President Obama recently caused a stir with some remarks in his address during the National Prayer Breakfast. Others have addressed the inaccuracies of some of his statements. Something else troubles me about his remarks. Our President has the audacity to imagine he has the right to speak for any religion and remonstrate those religions which do not fit his caricatures of faith. To lecture believers on the true teachings and history of their faith, to interpret the basic principles of other religions, and to pontificate on the believers responsibilities to faith is an act of folly and arrogance. No president has ever been elected as the papal authority of American or international religions. Our president has every right to speak for the nation and to speak on political matters. He has the right to express his own beliefs and to express his own opinions about other beliefs. However, he has no right to teaach Christians, Muslims, Buddhists or any other relgious group what is the appropriate application of their tenets. Mr. President, teaching people how to live out their faith is way above your pay grade.
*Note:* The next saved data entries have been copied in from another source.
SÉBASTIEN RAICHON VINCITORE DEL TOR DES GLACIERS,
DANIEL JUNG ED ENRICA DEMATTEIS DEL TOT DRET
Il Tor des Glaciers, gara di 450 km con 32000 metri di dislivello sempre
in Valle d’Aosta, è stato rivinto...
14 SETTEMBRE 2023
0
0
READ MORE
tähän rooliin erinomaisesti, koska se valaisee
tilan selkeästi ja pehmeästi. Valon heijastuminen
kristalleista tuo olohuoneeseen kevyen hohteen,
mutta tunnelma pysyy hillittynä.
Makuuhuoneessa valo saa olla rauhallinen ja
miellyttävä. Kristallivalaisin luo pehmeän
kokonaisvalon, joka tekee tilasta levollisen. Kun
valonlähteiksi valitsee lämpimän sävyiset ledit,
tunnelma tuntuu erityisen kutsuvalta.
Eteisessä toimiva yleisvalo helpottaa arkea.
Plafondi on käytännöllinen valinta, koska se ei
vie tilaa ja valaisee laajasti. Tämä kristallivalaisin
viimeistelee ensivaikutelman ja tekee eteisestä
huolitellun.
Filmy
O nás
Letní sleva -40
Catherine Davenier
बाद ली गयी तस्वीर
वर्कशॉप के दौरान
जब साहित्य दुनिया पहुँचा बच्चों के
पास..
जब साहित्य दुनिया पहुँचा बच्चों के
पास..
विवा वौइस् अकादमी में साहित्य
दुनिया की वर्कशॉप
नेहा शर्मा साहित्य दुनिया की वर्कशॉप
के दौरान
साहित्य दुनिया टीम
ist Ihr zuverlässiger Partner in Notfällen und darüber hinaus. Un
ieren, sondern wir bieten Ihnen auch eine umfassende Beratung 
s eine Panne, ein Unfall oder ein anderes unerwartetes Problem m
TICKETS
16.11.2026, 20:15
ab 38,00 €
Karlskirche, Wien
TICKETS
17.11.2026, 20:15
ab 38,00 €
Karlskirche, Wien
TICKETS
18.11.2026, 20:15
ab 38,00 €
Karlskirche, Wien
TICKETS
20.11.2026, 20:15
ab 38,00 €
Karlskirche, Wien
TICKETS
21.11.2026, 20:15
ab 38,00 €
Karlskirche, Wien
I make it a habit to not get involved in discussions on politics. I have refrained from expressing my thoughts on many political issues confronting the nation and will continue to do so in the future. This blog is not a political platform in anyway and I am convinced the change our nation needs is not political, it is spiritual. However, the government’s relationship with the church and the church’s relationship with the government is far more than a matter of politics. A clear division between the church and the government is a major part of the doctrines developed in the Bible. Jesus draws a distinction between the things of Caesar and the things of God. The apostles recognized the inability of the government, even a religious government, to dictate moral behavior for Christians. God instituted three spheres of authority, family, state and church. These authorities are mutually supportive and complementary but each remains distinct from the others. To blur those distinctions damages all three institutions. The church’s confusion of her God given purpose with political activism is as misguided and ill-advised as our president’s attempt to teach all the religions of the world how they are to behave.

Christianity is spread by the persuasive proclamation of the gospel and by continued instruction in the Bible. Christianity is not spread by national power. Christian ethics are promulgated by thousands of anonymous volunteers, pastors and ministry leaders. Christian ethics are not taught by Presidential fiat. The president of the United States has never had authority to lead the churches and believers of our nation. Mr. President, you were not granted religious power by any decision of our nation, and even if you were, you would still have no authority to teach the church what it believes or how it is to apply those beliefs. If you desire to teach Christians how to behave, get involved in your church, teach a Sunday School class, go to Bible college, get ordained or be called to shepherd a church. The Oval Office is not a church and the President’s desk is not a pulpit.